Dreading the point where I'm going to have to get back on a tube train every morning to go to work. Back in March, when I got my first jab, I didn't mind the idea of returning two or three days a week, especially after being cooped up at home for a year. But three months later, with Delta here, rapidly growing levels of community infection and the prospect of full tube carriages with lots of maskless people, it all seems like a recipe for inevitable infection. I guess the question is, now I'm double jabbed, how lucky do I feel? Basically, the Government are like a reckless gambler in a casino, but we're the chips that are being thrown down on the table!
We know it takes until two weeks after the second jab before the maximum level of protection is reached.

So I'm really surprised to hear some employers promoting full attendance in the office from 19 July, when a good chunk of their staff won't be fully vaccinated yet.
 
Javid on BBC Breakfast News, first words out of his mouth 'learn to live with covid'. Stuttering over expected number of infections and an acceptable level of deaths, although is admitting they'll go much higher.

The not isolating for double vaccinated people question came up, he said they'll be a statement later today, but sounds like it'll be no isolation for them.
 
Whats going to happen with privately-run transport & flights?
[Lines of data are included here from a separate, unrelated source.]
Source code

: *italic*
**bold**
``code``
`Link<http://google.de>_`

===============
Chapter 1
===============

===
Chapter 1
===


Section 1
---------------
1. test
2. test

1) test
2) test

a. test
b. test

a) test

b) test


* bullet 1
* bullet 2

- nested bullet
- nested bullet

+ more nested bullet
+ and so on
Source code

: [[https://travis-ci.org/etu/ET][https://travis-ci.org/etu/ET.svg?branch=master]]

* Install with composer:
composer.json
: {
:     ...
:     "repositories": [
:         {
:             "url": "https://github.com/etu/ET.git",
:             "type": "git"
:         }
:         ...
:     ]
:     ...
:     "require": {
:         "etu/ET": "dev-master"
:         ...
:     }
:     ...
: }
Can't really imagine that airport and my flight on 26th will be mask free.
 
Whats going to happen with privately-run transport & flights? Can't really imagine that airport and my flight on 26th will be mask free.
Airports will keep the restrictions (at least in many areas). One reason is that there will be passengers from red and amber list countries arriving, not all of whom will be vaccinated.
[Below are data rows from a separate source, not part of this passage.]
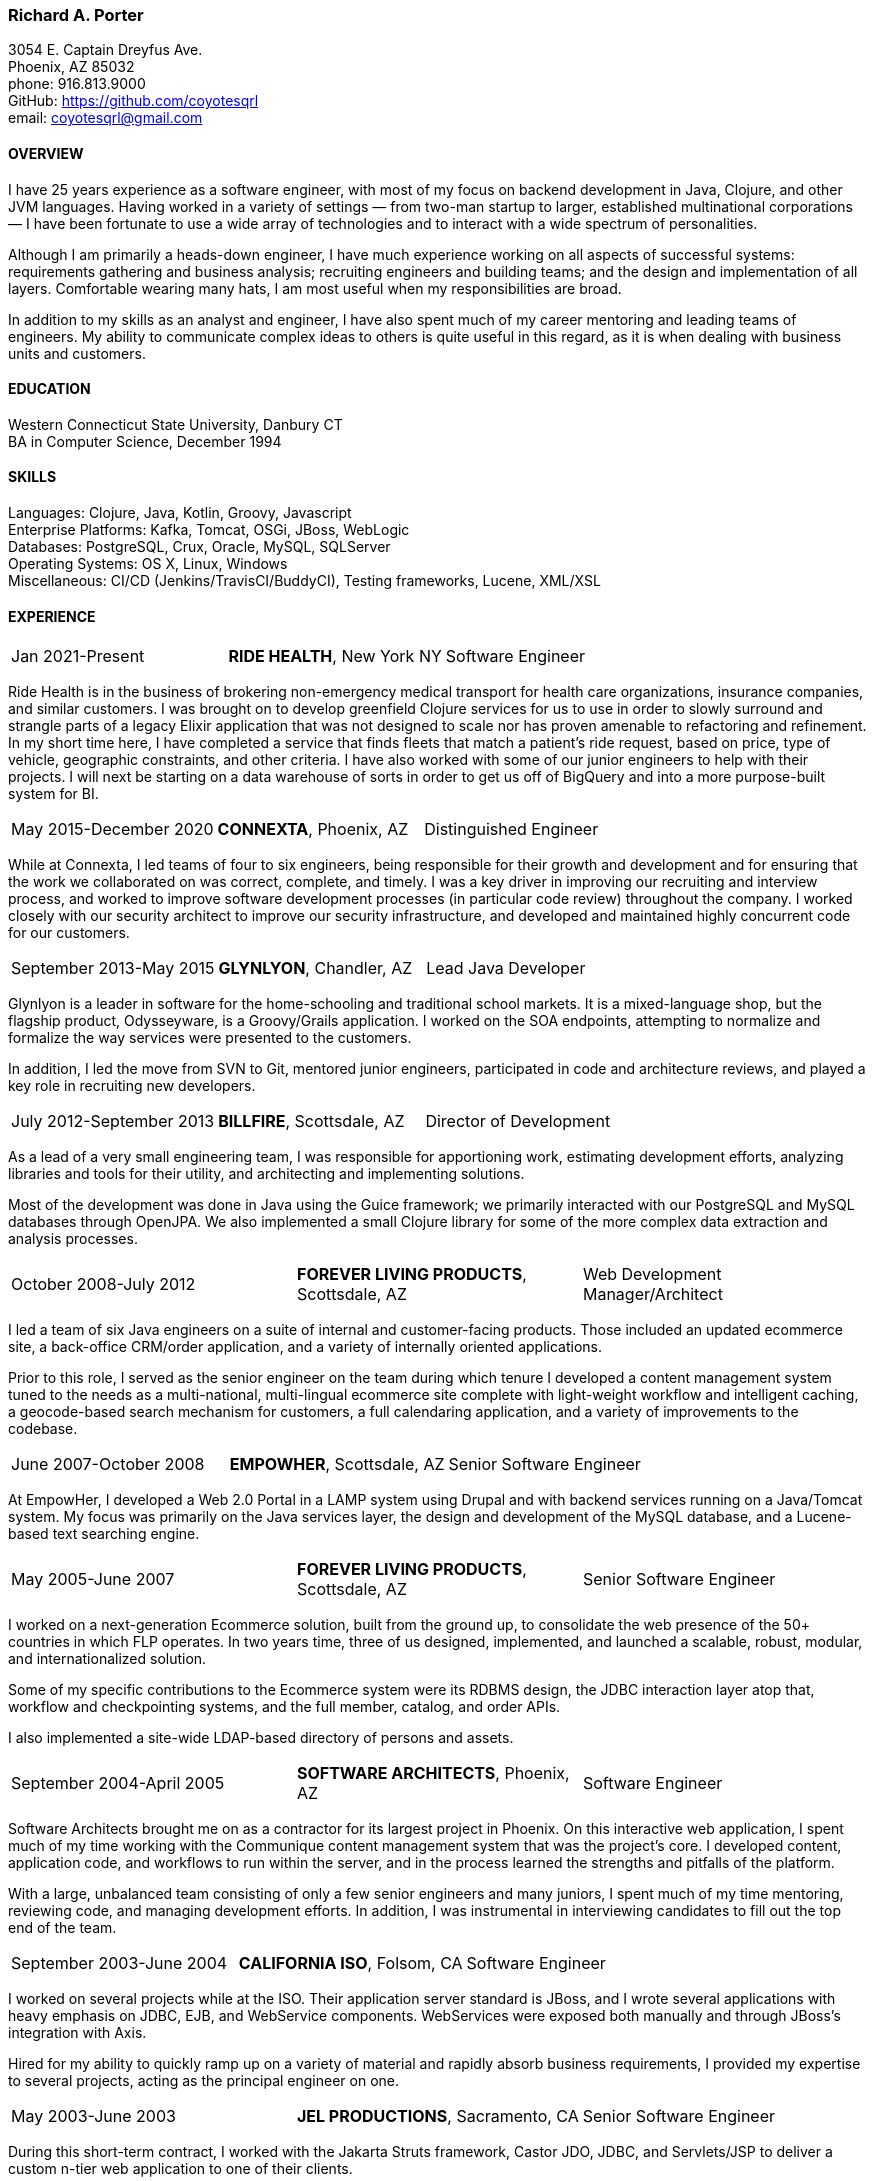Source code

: === Richard A. Porter
[.text-right]
3054 E. Captain Dreyfus Ave. +
Phoenix, AZ 85032 +
phone: 916.813.9000 +
GitHub: https://github.com/coyotesqrl +
email: coyotesqrl@gmail.com

==== OVERVIEW
I have 25 years experience as a software engineer, with most of my focus on backend development in Java, Clojure, and other JVM languages. Having worked in a variety of settings — from two-man startup to larger, established multinational corporations — I have been fortunate to use a wide array of technologies and to interact with a wide spectrum of personalities.

Although I am primarily a heads-down engineer, I have much experience working on all aspects of successful systems: requirements gathering and business analysis; recruiting engineers and building teams; and the design and implementation of all layers. Comfortable wearing many hats, I am most useful when my responsibilities are broad.

In addition to my skills as an analyst and engineer, I have also spent much of my career mentoring and leading teams of engineers. My ability to communicate complex ideas to others is quite useful in this regard, as it is when dealing with business units and customers.

==== EDUCATION
Western Connecticut State University, Danbury CT +
BA in Computer Science, December 1994

==== SKILLS
Languages: Clojure, Java, Kotlin, Groovy, Javascript +
Enterprise Platforms: Kafka, Tomcat, OSGi, JBoss, WebLogic +
Databases: PostgreSQL, Crux, Oracle, MySQL, SQLServer +
Operating Systems: OS X, Linux, Windows +
Miscellaneous: CI/CD (Jenkins/TravisCI/BuddyCI), Testing frameworks, Lucene, XML/XSL +

==== EXPERIENCE
[cols="<,^,>"]
[frame=ends, grid=none]
|===
|Jan 2021-Present
|*RIDE HEALTH*, New York NY
|Software Engineer
|===
Ride Health is in the business of brokering non-emergency medical transport for health care organizations, insurance companies, and similar customers. I was brought on to develop greenfield Clojure services for us to use in order to slowly surround and strangle parts of a legacy Elixir application that was not designed to scale nor has proven amenable to refactoring and refinement. In my short time here, I have completed a service that finds fleets that match a patient’s ride request, based on price, type of vehicle, geographic constraints, and other criteria. I have also worked with some of our junior engineers to help with their projects. I will next be starting on a data warehouse of sorts in order to get us off of BigQuery and into a more purpose-built system for BI.

[cols="<,^,>"]
[frame=ends, grid=none]
|===
|May 2015-December 2020
|*CONNEXTA*, Phoenix, AZ
|Distinguished Engineer
|===
While at Connexta, I led teams of four to six engineers, being responsible for their growth and development and for ensuring that the work we collaborated on was correct, complete, and timely. I was a key driver in improving our recruiting and interview process, and worked to improve software development processes (in particular code review) throughout the company. I worked closely with our security architect to improve our security infrastructure, and developed and maintained highly concurrent code for our customers.

[cols="<,^,>"]
[frame=ends, grid=none]
|===
|September 2013-May 2015
|*GLYNLYON*, Chandler, AZ
|Lead Java Developer
|===
Glynlyon is a leader in software for the home-schooling and traditional school markets. It is a mixed-language shop, but the flagship product, Odysseyware, is a Groovy/Grails application. I worked on the SOA endpoints, attempting to normalize and formalize the way services were presented to the customers.

In addition, I led the move from SVN to Git, mentored junior engineers, participated in code and architecture reviews, and played a key role in recruiting new developers.

[cols="<,^,>"]
[frame=ends, grid=none]
|===
|July 2012-September 2013
|*BILLFIRE*, Scottsdale, AZ
|Director of Development
|===
As a lead of a very small engineering team, I was responsible for apportioning work, estimating development efforts, analyzing libraries and tools for their utility, and architecting and implementing solutions.

Most of the development was done in Java using the Guice framework; we primarily interacted with our PostgreSQL and MySQL databases through OpenJPA. We also implemented a small Clojure library for some of the more complex data extraction and analysis processes.

[cols="<,^,>"]
[frame=ends, grid=none]
|===
|October 2008-July 2012
|*FOREVER LIVING PRODUCTS*, Scottsdale, AZ
|Web Development Manager/Architect
|===
I led a team of six Java engineers on a suite of internal and customer-facing products. Those included an updated ecommerce site, a back-office CRM/order application, and a variety of internally oriented applications.

Prior to this role, I served as the senior engineer on the team during which tenure I developed a content management system tuned to the needs as a multi-national, multi-lingual ecommerce site complete with light-weight workflow and intelligent caching, a geocode-based search mechanism for customers, a full calendaring application, and a variety of improvements to the codebase.

[cols="<,^,>"]
[frame=ends, grid=none]
|===
|June 2007-October 2008
|*EMPOWHER*, Scottsdale, AZ
|Senior Software Engineer
|===
At EmpowHer, I developed a Web 2.0 Portal in a LAMP system using Drupal and with backend services running on a Java/Tomcat system. My focus was primarily on the Java services layer, the design and development of the MySQL database, and a Lucene-based text searching engine.

[cols="<,^,>"]
[frame=ends, grid=none]
|===
|May 2005-June 2007
|*FOREVER LIVING PRODUCTS*, Scottsdale, AZ
|Senior Software Engineer
|===
I worked on a next-generation Ecommerce solution, built from the ground up, to consolidate the web presence of the 50+ countries in which FLP operates. In two years time, three of us designed, implemented, and launched a scalable, robust, modular, and internationalized solution.

Some of my specific contributions to the Ecommerce system were its RDBMS design, the JDBC interaction layer atop that, workflow and checkpointing systems, and the full member, catalog, and order APIs.

I also implemented a site-wide LDAP-based directory of persons and assets.

[cols="<,^,>"]
[frame=ends, grid=none]
|===
|September 2004-April 2005
|*SOFTWARE ARCHITECTS*, Phoenix, AZ
|Software Engineer
|===
Software Architects brought me on as a contractor for its largest project in Phoenix. On this interactive web application, I spent much of my time working with the Communique content management system that was the project's core. I developed content, application code, and workflows to run within the server, and in the process learned the strengths and pitfalls of the platform.

With a large, unbalanced team consisting of only a few senior engineers and many juniors, I spent much of my time mentoring, reviewing code, and managing development efforts. In addition, I was instrumental in interviewing candidates to fill out the top end of the team.

[cols="<,^,>"]
[frame=ends, grid=none]
|===
|September 2003-June 2004
|*CALIFORNIA ISO*, Folsom, CA
|Software Engineer
|===
I worked on several projects while at the ISO. Their application server standard is JBoss, and I wrote several applications with heavy emphasis on JDBC, EJB, and WebService components. WebServices were exposed both manually and through JBoss's integration with Axis.

Hired for my ability to quickly ramp up on a variety of material and rapidly absorb business requirements, I provided my expertise to several projects, acting as the principal engineer on one.

[cols="<,^,>"]
[frame=ends, grid=none]
|===
|May 2003-June 2003
|*JEL PRODUCTIONS*, Sacramento, CA
|Senior Software Engineer
|===
During this short-term contract, I worked with the Jakarta Struts framework, Castor JDO, JDBC, and Servlets/JSP to deliver a custom n-tier web application to one of their clients.

[cols="<,^,>"]
[frame=ends, grid=none]
|===
|February 2003
|*JEL PRODUCTIONS*, Sacramento, CA
|Senior Software Engineer
|===
During this short stint with Jel, I worked with Servlets/JSP and JDBC to deliver a custom n-tier web application to one of their clients.

[cols="<,^,>"]
[frame=ends, grid=none]
|===
|December 2002-January 2003
|*DORADO SOFTWARE*, Folsom, CA
|Consulting Engineer
|===
Brought back on a short-term contract, my responsibilities during this time were quite simple: port Dorado's core product — and the applications built upon it — from WebLogic to JBoss. During this tenure, I immersed myself in JBoss's modular, JMX-based architecture and its classloader architecture. I replaced many of the existing WebLogic startup classes with JMX MBeans, swapped out Dorado's custom classloader architecture with a new, simpler structure, plugged in a third-party JMS server, and completely restructured the build and deployment environments to improve engineering processes.

[cols="<,^,>"]
[frame=ends, grid=none]
|===
|September 2002-November 2002
|*JEL PRODUCTIONS*, Sacramento, CA
|Senior Software Engineer
|===
During this short-term contract I worked extensively with two technologies I had not used for several years prior, Servlets/JSP and JDBC, to deliver a custom n-tier web application to one of their clients. In addition, I built a light-weight JMS service to centralize and simplify the creation and use of JMS Topics within their application server framework.

[cols="<,^,>"]
[frame=ends, grid=none]
|===
|June 1999-August 2002
|*DORADO SOFTWARE*, Folsom, CA
|Principal Engineer
|===
Over my three years at Dorado Software, I worked mostly on their core product, Oware, an Enterprise development and deployment platform for distributed systems. Built entirely in Java, Oware provided a development-time IDE that simplified the creation of EJB-based solutions by layering a rule-based system on top of EJB semantics. It also served as the deployment platform on which these solutions run. Fully clusterable, with distributed proxies, it wass ideally suited for a wide variety of enterprise-class solutions.

Working closely with the Chief Architect, I ranged over the entire codebase, but my primary responsibilities fell within three areas:

1. Until the formation of a dedicated database team, I had principal responsibility for the business object layer. Oware provided a technology-independent facade to underlying storage technologies. At the time I left, Oware supported the Versant Object Database, Oracle, and SQLServer. Initially, Dorado shipped and supported only Versant, but we hid its semantics behind the facade in order to provide greater flexibility for future change. I managed and expanded this API until the database team began building the SQL implementation for Oracle. Additionally, I designed and built the transactional semantics for the facade.
2. As Dorado's application server expert, I was instrumental in all efforts to incorporate the essential elements of J2EE into the product. Central to the Oware architecture was its Rule Engine, and I played a major role in its design and implementation.
3. As Dorado's classloader expert, I spent a good portion of my time maintaining their existing classloaders. In the process, I determined many of the subtle problems inherent in the existing architecture and designed a replacement from the ground up. In that design, there was only one, very simple classloader that defered to an extensible list of finders. This design proved to be far more modular and easily enhanced. Both simple file-based finders and complex remote finders were easily plugged in.

In addition to these primary responsibilities, I designed and led the implementation of their first CORBA integration effort, was one of the driving forces behind improving the development process, mentored many junior and mid-level engineers, and was instrumental in improving the recruitment and technical screening processes.

[cols="<,^,>"]
[frame=ends, grid=none]
|===
|February 1999-June 1999
|*CITIZEN1 SOFTWARE*, San Francisco, CA
|Senior Engineer
|===
Citizen1 provides customized information searching, tracking, and management for several knowledge domains, notably the healthcare industry. I was brought on to help "webify" the interface and re-architect the information gathering and classification system.

While knowledge management and case-based reasoning are not specialties of mine, the CTO and I had worked together before on similar problems and had some insight; additionally, the distribution problem was similar to many others I had tackled.

[cols="<,^,>"]
[frame=ends, grid=none]
|===
|August 1998-February 1999
|*SQUIRREL WORKS*, San Mateo, CA
|Senior Engineer
|===
Although hired for my experience with distributed systems and server-side Java, startup realities made me the de facto Palm programming expert. Forced to reacquaint myself with C, I began to appreciate Java even more; however, the challenges of writing a user-friendly client on so simple an interface were intriguing. Additional problems of dealing with concurrency between disconnected clients and servers and networking issues involved in synchronizing them were quite interesting.

I built a custom communications protocol on top of HTTP, as WAP was only a draft specification at that time, and wrote the server-side components of the communication channel. Going this low-level was not one of my favorite endeavors, but was nonetheless educational.

Unfortunately, we entered the wireless realm too early to attract enough interest from the venture community. Our early demise taught me two valuable lessons: the best technology does not always win, and timing is a crucial and oft-overlooked element to success.

[cols="<,^,>"]
[frame=ends, grid=none]
|===
|June 1998-August 1998
|*INFERENCE CORPORATION*, Novato, CA
|Software Engineer
|===
I led the architecture design for their next generation server. Built in 100% Java on top of a Java Application Server with an XML interface to the world, it promised to be an exciting product and project. Unfortunately, a series of management upheavals and priority shifts reduced my comfort level to nil.

[cols="<,^,>"]
[frame=ends, grid=none]
|===
|August 1997-June 1998
|*WEBLOGIC*, San Francisco, CA
|Staff Engineer
|===
My primary responsibility at WebLogic was to provide high-level tech support to our customers. While in many ways this job was quite a step down for me, the opportunity to work for such an exciting startup at an early stage, combined with promises of rapid advancement, convinced me to take the chance.

I did get to spend a solid third of my time writing code — tutorials, utilities, QA tests, and parts of the JNDI implementation of the application server — but our ability to hire new, capable software engineers to take our places in support grew ever more difficult and I eventually had to weigh the advantages of staying against the risks to my future employability. I often regret my final decision, but at least came away from WebLogic with a very deep, detailed understanding of application servers, distributed systems, and Java in general.

[cols="<,^,>"]
[frame=ends, grid=none]
|===
|May 1997-August 1997
|*EXAMEN*, Sacramento, CA
|Staff Engineer
|===
I was originally hired to a team building an Enterprise Java application and was quickly promoted to be the project's chief architect. Before leaving, I finished the design specifications, marrying business requirements with the needs of the various end users.

[cols="<,^,>"]
[frame=ends, grid=none]
|===
|May 1996- May 1997
|Independent Consultant, Sacramento, CA
|Software Consultant
|===
Working on a long-term contract, I was tasked to build a small-scale, commercial page-design application in Delphi, Java, and C++. Unfortunately, funds ran out and the product was never completed.

[cols="<,^,>"]
[frame=ends, grid=none]
|===
|December 1995-May 1996
|*PLAY, INC*, Rancho Cordova, CA
|Webmaster/Systems Administrator
|===
As the first job I took in California, this was more of an interim position, but it did offer me an opportunity to hone my HTML skills, and begin my exploration of Java, in alpha that December.

[cols="<,^,>"]
[frame=ends, grid=none]
|===
|April 1994-November 1995
|*HARMON PUBLISHING*, Danbury, CT
|Programmer/Systems Administrator
|===
At Harmon, I programmed database applications using Clipper and C for our real estate publishing business. This was a perfect first software job, for as I moved up through the company, I became intimately aware of each step in the process. I gained an appreciation for user design and usage issues, and saw first hand the results of design decisions. I was able to re-engineer our core software completely while I was there, dropping the customization time from weeks to a matter of days.

==== REFERENCES
Available upon request.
I think TfL will keep the restrictions on the tube and buses as well. (Not that people on buses seem to have worked out how to cover both their nose and their mouth)
 
Are you stupid ?
How could they or anyone tell you what 'the chance is of catching covid now '? It depends on where you are what you're doing and what day you ask the question on doesn't it. Whatever that number is for me today it will definitely be bigger next week anyhow.
Yes I'm stupid.

Hence I couldn't work out 30% of 15% of "where you are what you're doing and what day you ask the question".

Thanks for the 'study' link. No, really.